Shinto is the religion indigenous to Japan and its rituals play a big part in everyday life. Unlike the majority of religions the Shinto religion has no official scripture. Japanese people who practice Shinto often don’t refer to it as a religion, but as an aspect of Japanese life with rituals. Unlike religions like Christianity or Islam, it has not one, but countless gods, or “kami” as they are called in Japanese. Shinto shrines generally demonstrate a harmony and closeness to nature as this is one of the pillar’s of the religion. Shrines are often found in areas with old trees reaching up to the skies. This gives the visitor a feeling that there is something ancient lurking there that can’t truly be explained.
One of the most significant spiritual power spots within the Shinto movement is the Togakushi Shrine. A visit to Togakushi is highly recommended to those who would like to see one of Japan’s most mysterious places. The Togakushi Shrine comprises of three shrines named Hoko-sha, Chu-sha and Okusha.
The most interesting shrine is Okusha due to the towering Japanese cedars leading the way to the shrine. The path of cedars is such an awe-inspiring sight that for many people it the main reason to come to this shrine.
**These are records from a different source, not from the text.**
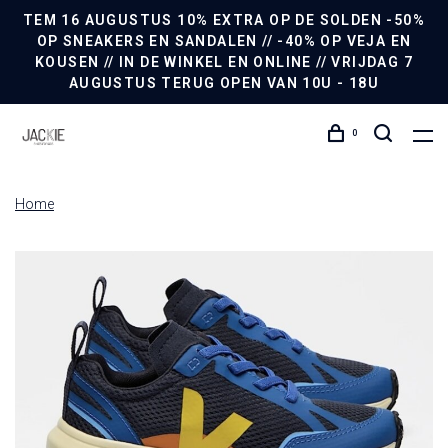
TEM 16 AUGUSTUS 10% EXTRA OP DE SOLDEN -50%
OP SNEAKERS EN SANDALEN // -40% OP VEJA EN
KOUSEN // IN DE WINKEL EN ONLINE // VRIJDAG 7
AUGUSTUS TERUG OPEN VAN 10U - 18U
0
Home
At the end of the cedar path you will find Okusha, hidden away in the legendary mountain area that is said to be made out of a door. The door was flung all the way from the middle of Kyushu in southern Japan. The myth goes that Amaterasu, the goddess of the sun, hid in a cave to repent for her brother’s evil doings. The world was said to have gone completely dark and people began to despair that the light would never return. Other kami thought of a scheme to lure the sun goddess back outside by holding a festival. Amaterasu heard the joyous sounds of the festivities and opened the door of the cave to take a peek. One god saw this happening and ripped the door of the seams to throw it all the way to Nagano Prefecture where it formed the Togakushi mountains. This is how Togakushi got its name, “to” means door and “gakushi” comes from “kakusu” which means to hide away, the door behind which Amaterasu was hiding. The kami that is enshrined in Okusha is the one who threw the stone door.